> _Assignment_: Copy out, unchanged, the part of the material that begins with the line containing "- browse 1.8.21" and runs to the end of the material, including both of those ends.

> _Source records_:
==============================
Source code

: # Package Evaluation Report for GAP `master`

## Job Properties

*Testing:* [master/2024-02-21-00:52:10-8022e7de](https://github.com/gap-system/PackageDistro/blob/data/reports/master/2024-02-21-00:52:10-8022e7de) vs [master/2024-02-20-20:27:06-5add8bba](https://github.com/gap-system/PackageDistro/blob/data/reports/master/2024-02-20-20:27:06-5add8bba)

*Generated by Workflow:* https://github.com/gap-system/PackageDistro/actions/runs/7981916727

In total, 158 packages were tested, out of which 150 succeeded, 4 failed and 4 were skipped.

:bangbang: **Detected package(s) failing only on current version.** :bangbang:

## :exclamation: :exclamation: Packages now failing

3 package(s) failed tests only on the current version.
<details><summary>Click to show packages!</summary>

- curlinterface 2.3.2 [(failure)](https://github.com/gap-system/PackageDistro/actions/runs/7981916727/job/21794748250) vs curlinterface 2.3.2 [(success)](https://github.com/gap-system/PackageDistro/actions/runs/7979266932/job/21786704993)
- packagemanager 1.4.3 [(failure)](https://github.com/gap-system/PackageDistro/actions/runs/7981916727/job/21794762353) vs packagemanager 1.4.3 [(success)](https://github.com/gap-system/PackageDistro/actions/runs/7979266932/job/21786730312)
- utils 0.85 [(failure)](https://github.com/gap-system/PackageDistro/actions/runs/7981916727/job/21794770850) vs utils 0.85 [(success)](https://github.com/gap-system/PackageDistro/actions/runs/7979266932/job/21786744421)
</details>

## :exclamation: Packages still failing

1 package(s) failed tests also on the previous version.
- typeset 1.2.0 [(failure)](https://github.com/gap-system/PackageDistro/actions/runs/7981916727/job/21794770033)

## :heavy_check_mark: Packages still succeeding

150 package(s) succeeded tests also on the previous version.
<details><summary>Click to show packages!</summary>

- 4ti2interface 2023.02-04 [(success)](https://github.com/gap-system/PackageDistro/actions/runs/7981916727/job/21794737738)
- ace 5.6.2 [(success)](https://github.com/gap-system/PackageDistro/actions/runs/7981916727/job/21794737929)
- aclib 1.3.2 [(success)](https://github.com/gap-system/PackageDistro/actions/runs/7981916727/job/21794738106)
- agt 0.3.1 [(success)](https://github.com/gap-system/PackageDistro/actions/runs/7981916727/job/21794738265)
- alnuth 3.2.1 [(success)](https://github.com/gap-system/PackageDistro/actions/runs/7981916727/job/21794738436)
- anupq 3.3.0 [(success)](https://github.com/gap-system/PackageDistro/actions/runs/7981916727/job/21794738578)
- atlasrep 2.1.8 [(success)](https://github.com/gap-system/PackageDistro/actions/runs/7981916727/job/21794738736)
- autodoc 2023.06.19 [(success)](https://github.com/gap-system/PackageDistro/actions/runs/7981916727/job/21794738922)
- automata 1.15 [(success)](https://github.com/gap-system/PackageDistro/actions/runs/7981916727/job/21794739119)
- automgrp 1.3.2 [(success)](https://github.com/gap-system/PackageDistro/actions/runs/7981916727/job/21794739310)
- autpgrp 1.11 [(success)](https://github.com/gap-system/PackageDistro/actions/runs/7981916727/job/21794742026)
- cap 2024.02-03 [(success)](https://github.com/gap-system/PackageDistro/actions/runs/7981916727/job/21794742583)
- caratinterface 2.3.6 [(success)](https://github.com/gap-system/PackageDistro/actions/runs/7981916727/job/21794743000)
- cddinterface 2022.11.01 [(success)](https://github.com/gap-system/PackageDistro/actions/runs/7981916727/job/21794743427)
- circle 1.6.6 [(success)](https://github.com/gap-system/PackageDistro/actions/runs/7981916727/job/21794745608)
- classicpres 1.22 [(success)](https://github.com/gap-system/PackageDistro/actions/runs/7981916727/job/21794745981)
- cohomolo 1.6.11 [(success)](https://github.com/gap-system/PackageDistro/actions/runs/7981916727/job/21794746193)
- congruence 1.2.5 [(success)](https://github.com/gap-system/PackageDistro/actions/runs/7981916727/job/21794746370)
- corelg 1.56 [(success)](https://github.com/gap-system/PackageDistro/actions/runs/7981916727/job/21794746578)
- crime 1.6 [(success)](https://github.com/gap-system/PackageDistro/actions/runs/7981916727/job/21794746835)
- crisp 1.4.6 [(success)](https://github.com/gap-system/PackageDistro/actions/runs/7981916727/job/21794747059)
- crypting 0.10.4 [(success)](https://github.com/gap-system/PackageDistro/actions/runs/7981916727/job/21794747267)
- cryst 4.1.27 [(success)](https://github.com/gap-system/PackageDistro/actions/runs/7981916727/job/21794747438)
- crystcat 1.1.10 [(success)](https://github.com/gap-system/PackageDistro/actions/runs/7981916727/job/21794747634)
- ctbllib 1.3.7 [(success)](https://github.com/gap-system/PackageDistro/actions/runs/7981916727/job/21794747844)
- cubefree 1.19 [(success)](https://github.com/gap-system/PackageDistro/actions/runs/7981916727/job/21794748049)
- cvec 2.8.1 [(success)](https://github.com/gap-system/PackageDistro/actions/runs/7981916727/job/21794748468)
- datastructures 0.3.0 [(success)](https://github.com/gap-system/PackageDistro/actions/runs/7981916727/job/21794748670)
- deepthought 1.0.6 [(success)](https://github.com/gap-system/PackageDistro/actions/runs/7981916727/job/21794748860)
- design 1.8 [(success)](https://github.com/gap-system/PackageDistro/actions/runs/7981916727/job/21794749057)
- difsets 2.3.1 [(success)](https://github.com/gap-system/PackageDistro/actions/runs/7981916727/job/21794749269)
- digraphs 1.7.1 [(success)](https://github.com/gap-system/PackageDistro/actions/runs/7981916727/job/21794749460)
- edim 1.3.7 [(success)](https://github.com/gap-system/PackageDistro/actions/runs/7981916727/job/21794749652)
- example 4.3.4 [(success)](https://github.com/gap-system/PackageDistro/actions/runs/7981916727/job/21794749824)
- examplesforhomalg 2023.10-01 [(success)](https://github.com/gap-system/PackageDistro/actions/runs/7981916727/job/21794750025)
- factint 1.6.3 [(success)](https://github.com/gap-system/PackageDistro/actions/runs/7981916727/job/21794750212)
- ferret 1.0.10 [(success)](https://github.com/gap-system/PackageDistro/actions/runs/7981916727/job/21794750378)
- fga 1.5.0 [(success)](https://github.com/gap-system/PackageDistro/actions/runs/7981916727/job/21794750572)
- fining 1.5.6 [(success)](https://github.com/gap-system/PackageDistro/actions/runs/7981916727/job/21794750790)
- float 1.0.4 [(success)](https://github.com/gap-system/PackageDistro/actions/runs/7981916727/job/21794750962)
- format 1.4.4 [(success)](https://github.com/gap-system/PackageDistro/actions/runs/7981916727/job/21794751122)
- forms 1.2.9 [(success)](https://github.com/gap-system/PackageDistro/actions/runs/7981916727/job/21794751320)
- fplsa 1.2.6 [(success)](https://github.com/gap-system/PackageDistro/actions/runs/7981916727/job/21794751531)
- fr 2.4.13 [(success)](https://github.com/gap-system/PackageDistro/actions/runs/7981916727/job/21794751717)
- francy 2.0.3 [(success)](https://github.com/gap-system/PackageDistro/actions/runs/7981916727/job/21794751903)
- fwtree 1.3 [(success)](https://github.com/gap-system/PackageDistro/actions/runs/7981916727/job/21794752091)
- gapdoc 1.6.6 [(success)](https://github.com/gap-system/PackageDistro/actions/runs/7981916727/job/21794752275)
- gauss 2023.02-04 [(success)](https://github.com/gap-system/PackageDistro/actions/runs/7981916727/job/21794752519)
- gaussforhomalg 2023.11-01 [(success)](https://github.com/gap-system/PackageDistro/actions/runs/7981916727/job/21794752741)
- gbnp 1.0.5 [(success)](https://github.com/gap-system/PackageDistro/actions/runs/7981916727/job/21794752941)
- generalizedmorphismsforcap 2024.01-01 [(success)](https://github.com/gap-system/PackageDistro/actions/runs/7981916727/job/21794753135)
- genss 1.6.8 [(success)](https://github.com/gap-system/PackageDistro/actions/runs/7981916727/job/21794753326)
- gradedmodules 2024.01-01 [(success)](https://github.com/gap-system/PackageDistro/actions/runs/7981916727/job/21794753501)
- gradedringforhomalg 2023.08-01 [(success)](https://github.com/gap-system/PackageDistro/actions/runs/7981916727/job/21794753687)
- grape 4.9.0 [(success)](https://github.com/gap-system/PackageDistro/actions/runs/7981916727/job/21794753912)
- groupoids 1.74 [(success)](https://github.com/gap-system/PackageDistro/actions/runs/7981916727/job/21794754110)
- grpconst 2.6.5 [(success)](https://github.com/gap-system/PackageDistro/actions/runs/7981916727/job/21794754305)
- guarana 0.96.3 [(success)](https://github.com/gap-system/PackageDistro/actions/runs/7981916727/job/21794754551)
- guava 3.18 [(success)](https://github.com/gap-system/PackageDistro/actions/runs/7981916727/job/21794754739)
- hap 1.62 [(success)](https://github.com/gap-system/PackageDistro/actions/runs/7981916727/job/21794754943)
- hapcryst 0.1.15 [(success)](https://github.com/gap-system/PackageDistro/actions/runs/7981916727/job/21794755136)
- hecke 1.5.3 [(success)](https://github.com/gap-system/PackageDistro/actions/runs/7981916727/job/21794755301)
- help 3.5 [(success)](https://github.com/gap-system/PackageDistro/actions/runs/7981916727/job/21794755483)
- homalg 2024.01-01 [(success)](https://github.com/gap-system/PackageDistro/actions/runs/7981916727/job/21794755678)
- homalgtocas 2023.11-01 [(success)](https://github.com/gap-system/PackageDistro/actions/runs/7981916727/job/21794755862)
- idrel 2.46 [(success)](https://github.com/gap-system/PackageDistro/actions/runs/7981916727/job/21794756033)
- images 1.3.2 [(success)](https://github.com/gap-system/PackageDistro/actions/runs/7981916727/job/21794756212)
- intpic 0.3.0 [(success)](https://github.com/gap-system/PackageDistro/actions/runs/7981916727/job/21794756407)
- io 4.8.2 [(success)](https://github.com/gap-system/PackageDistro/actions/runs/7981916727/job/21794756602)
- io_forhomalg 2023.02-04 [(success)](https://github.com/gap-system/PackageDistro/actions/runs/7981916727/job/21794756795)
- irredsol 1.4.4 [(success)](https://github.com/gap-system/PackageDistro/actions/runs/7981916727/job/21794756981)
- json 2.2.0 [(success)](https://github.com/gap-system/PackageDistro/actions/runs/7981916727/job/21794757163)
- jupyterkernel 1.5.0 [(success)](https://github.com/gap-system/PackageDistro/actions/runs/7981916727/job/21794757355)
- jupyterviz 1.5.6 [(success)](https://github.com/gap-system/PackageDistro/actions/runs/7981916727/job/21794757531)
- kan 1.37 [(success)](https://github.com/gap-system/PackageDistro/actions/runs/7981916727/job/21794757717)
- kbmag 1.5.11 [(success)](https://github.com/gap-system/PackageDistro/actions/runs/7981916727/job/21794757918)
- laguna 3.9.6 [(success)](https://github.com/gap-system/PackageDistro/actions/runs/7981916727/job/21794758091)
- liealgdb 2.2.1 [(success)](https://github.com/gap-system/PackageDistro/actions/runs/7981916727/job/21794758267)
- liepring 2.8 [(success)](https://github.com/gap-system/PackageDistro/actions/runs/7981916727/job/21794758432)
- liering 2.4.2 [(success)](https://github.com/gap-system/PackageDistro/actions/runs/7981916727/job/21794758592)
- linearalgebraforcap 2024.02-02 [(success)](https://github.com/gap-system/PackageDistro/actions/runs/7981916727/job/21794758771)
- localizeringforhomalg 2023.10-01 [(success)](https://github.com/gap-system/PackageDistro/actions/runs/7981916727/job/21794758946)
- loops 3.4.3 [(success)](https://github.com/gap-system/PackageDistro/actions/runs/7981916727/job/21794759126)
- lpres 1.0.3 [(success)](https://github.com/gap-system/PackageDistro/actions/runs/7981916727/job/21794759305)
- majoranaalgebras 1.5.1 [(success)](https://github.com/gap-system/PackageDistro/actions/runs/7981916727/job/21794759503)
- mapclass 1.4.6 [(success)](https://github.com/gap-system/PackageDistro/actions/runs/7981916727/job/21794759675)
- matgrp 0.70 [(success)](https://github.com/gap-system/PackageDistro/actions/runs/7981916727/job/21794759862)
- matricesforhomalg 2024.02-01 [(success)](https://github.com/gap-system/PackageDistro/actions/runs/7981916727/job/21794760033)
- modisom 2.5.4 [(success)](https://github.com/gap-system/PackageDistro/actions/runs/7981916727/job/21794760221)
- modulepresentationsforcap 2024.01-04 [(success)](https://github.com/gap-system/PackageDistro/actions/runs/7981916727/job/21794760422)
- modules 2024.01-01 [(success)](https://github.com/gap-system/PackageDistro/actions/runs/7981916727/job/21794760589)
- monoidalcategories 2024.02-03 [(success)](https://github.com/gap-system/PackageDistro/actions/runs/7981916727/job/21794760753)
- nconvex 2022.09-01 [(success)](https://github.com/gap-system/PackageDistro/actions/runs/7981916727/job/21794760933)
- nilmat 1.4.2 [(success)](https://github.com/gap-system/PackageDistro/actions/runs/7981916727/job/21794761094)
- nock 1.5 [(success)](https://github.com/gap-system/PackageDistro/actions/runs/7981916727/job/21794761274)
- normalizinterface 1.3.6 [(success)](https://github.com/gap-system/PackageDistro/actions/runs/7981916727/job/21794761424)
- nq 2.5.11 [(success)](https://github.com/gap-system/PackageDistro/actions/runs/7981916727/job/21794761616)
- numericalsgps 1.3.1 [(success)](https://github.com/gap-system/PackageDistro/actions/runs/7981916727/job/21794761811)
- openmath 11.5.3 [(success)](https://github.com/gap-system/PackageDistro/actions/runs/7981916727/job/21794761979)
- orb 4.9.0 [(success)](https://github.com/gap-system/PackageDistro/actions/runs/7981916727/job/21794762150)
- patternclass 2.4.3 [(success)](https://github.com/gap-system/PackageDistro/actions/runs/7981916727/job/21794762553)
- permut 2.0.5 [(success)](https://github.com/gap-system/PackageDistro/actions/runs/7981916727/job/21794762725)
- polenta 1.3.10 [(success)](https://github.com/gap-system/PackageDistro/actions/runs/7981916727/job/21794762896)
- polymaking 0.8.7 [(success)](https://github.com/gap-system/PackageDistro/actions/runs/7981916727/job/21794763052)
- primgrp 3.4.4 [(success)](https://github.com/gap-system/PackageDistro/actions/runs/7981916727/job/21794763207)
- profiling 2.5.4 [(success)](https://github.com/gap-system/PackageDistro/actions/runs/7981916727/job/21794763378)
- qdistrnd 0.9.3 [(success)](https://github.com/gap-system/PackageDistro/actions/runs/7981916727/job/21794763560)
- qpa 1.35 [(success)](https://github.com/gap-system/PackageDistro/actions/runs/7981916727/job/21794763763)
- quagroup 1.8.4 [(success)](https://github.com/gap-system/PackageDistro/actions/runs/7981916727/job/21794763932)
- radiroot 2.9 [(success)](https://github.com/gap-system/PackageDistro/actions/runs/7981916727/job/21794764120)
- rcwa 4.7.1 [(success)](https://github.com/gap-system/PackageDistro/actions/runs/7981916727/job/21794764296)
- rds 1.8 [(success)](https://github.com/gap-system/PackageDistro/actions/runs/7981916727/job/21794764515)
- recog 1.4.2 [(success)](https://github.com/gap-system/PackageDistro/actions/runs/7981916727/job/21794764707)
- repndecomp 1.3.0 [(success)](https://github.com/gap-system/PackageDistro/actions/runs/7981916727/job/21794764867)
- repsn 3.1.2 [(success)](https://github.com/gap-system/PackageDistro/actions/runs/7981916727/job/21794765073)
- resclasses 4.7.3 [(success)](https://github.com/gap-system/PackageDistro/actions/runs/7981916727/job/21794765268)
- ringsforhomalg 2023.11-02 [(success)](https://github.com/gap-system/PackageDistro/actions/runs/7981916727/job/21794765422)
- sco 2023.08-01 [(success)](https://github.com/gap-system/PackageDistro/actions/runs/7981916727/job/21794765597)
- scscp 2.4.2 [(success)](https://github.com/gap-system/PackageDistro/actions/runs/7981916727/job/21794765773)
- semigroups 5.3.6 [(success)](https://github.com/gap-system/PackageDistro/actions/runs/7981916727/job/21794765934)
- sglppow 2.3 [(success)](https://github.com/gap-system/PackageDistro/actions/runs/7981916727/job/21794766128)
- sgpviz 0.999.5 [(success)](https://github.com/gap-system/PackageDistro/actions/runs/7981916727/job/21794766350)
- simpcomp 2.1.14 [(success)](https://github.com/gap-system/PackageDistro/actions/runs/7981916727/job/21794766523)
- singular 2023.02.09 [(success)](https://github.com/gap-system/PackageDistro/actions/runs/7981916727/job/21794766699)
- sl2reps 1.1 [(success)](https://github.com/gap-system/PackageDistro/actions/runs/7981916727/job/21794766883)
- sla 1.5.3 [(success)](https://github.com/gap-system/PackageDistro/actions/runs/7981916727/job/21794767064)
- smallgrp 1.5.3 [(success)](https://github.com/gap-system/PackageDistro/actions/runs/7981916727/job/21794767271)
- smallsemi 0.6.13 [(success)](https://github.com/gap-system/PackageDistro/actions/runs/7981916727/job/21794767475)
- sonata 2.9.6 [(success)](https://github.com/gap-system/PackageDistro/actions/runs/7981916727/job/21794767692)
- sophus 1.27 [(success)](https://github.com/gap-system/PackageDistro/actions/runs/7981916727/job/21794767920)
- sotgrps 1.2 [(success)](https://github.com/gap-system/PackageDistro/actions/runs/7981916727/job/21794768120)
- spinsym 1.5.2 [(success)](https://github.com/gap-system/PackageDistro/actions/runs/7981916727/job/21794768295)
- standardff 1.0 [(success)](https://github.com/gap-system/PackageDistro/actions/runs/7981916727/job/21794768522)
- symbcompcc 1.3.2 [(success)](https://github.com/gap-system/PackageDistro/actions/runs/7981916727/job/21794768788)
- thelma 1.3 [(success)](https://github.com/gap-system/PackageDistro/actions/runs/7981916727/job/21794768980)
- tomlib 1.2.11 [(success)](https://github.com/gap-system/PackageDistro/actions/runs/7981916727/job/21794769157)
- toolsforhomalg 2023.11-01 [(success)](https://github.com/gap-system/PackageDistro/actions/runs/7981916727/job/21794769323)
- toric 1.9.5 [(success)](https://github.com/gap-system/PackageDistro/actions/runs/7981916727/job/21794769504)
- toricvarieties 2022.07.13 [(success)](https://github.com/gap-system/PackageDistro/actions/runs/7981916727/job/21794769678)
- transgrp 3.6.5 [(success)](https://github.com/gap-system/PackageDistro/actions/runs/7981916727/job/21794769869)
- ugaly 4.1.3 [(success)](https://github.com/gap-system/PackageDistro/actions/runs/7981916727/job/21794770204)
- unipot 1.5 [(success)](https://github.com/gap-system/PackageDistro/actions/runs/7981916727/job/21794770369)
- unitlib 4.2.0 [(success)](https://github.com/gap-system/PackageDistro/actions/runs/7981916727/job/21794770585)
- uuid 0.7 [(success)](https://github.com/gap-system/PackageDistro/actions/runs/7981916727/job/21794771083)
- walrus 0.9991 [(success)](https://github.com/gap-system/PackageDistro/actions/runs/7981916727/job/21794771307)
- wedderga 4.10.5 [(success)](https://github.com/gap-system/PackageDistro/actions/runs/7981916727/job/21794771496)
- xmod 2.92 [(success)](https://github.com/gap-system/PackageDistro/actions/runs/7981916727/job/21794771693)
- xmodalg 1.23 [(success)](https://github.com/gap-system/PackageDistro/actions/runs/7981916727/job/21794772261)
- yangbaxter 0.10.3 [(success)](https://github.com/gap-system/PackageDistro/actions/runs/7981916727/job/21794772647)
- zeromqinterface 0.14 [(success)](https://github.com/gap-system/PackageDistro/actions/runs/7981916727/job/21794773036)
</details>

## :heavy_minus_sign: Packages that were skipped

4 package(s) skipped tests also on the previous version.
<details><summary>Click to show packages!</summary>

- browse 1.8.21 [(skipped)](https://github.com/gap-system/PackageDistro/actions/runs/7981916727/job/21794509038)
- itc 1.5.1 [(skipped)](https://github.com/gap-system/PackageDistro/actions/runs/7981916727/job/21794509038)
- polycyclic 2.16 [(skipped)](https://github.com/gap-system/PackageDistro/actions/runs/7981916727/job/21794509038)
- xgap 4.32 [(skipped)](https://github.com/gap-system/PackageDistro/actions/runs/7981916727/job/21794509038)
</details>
==============================
> _Completed exercise_:
- browse 1.8.21 [(skipped)](https://github.com/gap-system/PackageDistro/actions/runs/7981916727/job/21794509038)
- itc 1.5.1 [(skipped)](https://github.com/gap-system/PackageDistro/actions/runs/7981916727/job/21794509038)
- polycyclic 2.16 [(skipped)](https://github.com/gap-system/PackageDistro/actions/runs/7981916727/job/21794509038)
- xgap 4.32 [(skipped)](https://github.com/gap-system/PackageDistro/actions/runs/7981916727/job/21794509038)
</details>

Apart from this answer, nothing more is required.